• **Görevin amacı**
Darbe girişimine dair aşağıdaki yazıyı, son cümlesinin ardından devam ettirerek yazın.

• **Okunacak metin**
++++++++++
Akla gelen soru şu; kontrollü olarak gelişmesine izin verilen darbe kontrolden çıkabilir ve darbeciler açısından başarılı olabilir miydi? Gerçekte bu mümkün değildi! Başarılı olabilmesi için tek ihtimal Türk Silahlı Kuvvetleri (TSK) içinde Gazi Mustafa Kemal Atatürk’e bağlı ana gövdenin darbeye destek vermesi durumunda söz konusu olabilirdi. Zaten darbeciler de bu durumu bildiğinden kendilerini “Yurtta Sulh Konseyi” olarak tanımlayıp Atatürkçü gibi göstermeye çalışarak bu desteği almaya gayret ettiler. Ama bu ümitsiz ve nafile bir girişimdi.
++++++++++
• **Veri özeti**
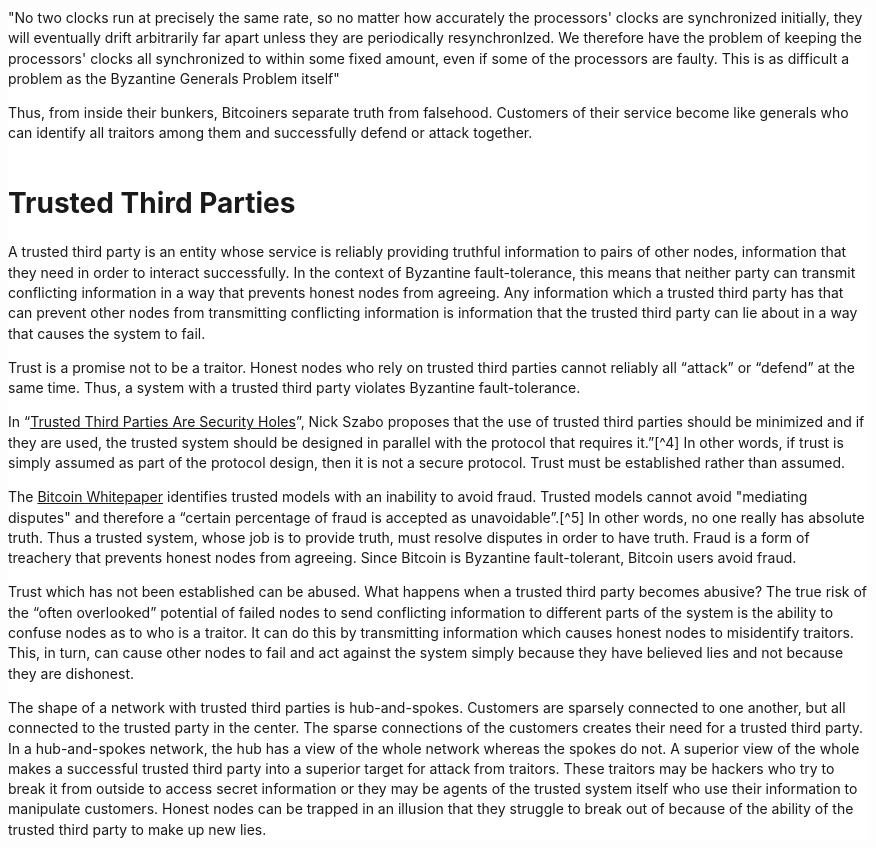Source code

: "No two clocks run at precisely the same rate, so no matter how accurately the processors' clocks are synchronized initially, they will eventually drift arbitrarily far apart unless they are periodically resynchronlzed. We therefore have the problem of keeping the processors' clocks all synchronized to within some fixed amount, even if some of the processors are faulty. This is as difficult a problem as the Byzantine Generals Problem itself"

Thus, from inside their bunkers, Bitcoiners separate truth from falsehood. Customers of their service become like generals who can identify all traitors among them and successfully defend or attack together.

# Trusted Third Parties

A trusted third party is an entity whose service is reliably providing truthful information to pairs of other nodes, information that they need in order to interact successfully. In the context of Byzantine fault-tolerance, this means that neither party can transmit conflicting information in a way that prevents honest nodes from agreeing. Any information which a trusted third party has that can prevent other nodes from transmitting conflicting information is information that the trusted third party can lie about in a way that causes the system to fail.

Trust is a promise not to be a traitor. Honest nodes who rely on trusted third parties cannot reliably all “attack” or “defend” at the same time. Thus, a system with a trusted third party violates Byzantine fault-tolerance.

In “[Trusted Third Parties Are Security Holes](https://nakamotoinstitute.org/trusted-third-parties/)”, Nick Szabo proposes that the use of trusted third parties should be minimized and if they are used, the trusted system should be designed in parallel with the protocol that requires it.”[^4] In other words, if trust is simply assumed as part of the protocol design, then it is not a secure protocol. Trust must be established rather than assumed.

The [Bitcoin Whitepaper](https://bitcoinfiles.org/t/08e834c9242ebe305dcfcf1de0d2d64518f5ae75da640347c98ee9647ffa6461) identifies trusted models with an inability to avoid fraud. Trusted models cannot avoid "mediating disputes" and therefore a “certain percentage of fraud is accepted as unavoidable”.[^5] In other words, no one really has absolute truth. Thus a trusted system, whose job is to provide truth, must resolve disputes in order to have truth. Fraud is a form of treachery that prevents honest nodes from agreeing. Since Bitcoin is Byzantine fault-tolerant, Bitcoin users avoid fraud.

Trust which has not been established can be abused. What happens when a trusted third party becomes abusive? The true risk of the “often overlooked” potential of failed nodes to send conflicting information to different parts of the system is the ability to confuse nodes as to who is a traitor. It can do this by transmitting information which causes honest nodes to misidentify traitors. This, in turn, can cause other nodes to fail and act against the system simply because they have believed lies and not because they are dishonest.

The shape of a network with trusted third parties is hub-and-spokes. Customers are sparsely connected to one another, but all connected to the trusted party in the center. The sparse connections of the customers creates their need for a trusted third party. In a hub-and-spokes network, the hub has a view of the whole network whereas the spokes do not. A superior view of the whole makes a successful trusted third party into a superior target for attack from traitors. These traitors may be hackers who try to break it from outside to access secret information or they may be agents of the trusted system itself who use their information to manipulate customers. Honest nodes can be trapped in an illusion that they struggle to break out of because of the ability of the trusted third party to make up new lies.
++++++++++
• **Yazılı yanıt**
Her İki Tarafın da Atatürkçülere İhtiyacı Vardı
Her iki tarafın da TSK’nın içindeki ana gövde olan Atatürkçülere ihtiyacı vardı. Ama her iki taraf da başarılı olduktan sonra belli bir süre içinde Atatürkçüleri tasfiye etmeyi planlıyordu. Bu kapsamda 2019 ve 2020 Yüksek Askeri Şura’larında (YAŞ) bu tasfiye hızlanarak devam etmiş ve YAŞ, tamamen bir Parti Şurası haline gelmiştir. Amaç; bir süreç dâhilinde TSK’nın cumhuriyete, anayasaya, kurucu ideolojiye ve Atatürk’e bağlılık olarak özetlenebilecek genetik kodlarını değiştirmektir.
Darbeyi iktidar tarafından namütenahi olarak desteklenmiş ve büyütülmüş olan İmamın Ordusu yapmaya çalışmış, Kemal’in Ordusu ise engellemiştir. Bugün TSK içinde, hatta üst düzeyde Atatürkçülerin olması sizi yanıltmasın. Geçiş sürecinde onları kullanacak ve zamanı gelince tasfiye edecekler. Şimdi bu rotada ilerlenmektedir.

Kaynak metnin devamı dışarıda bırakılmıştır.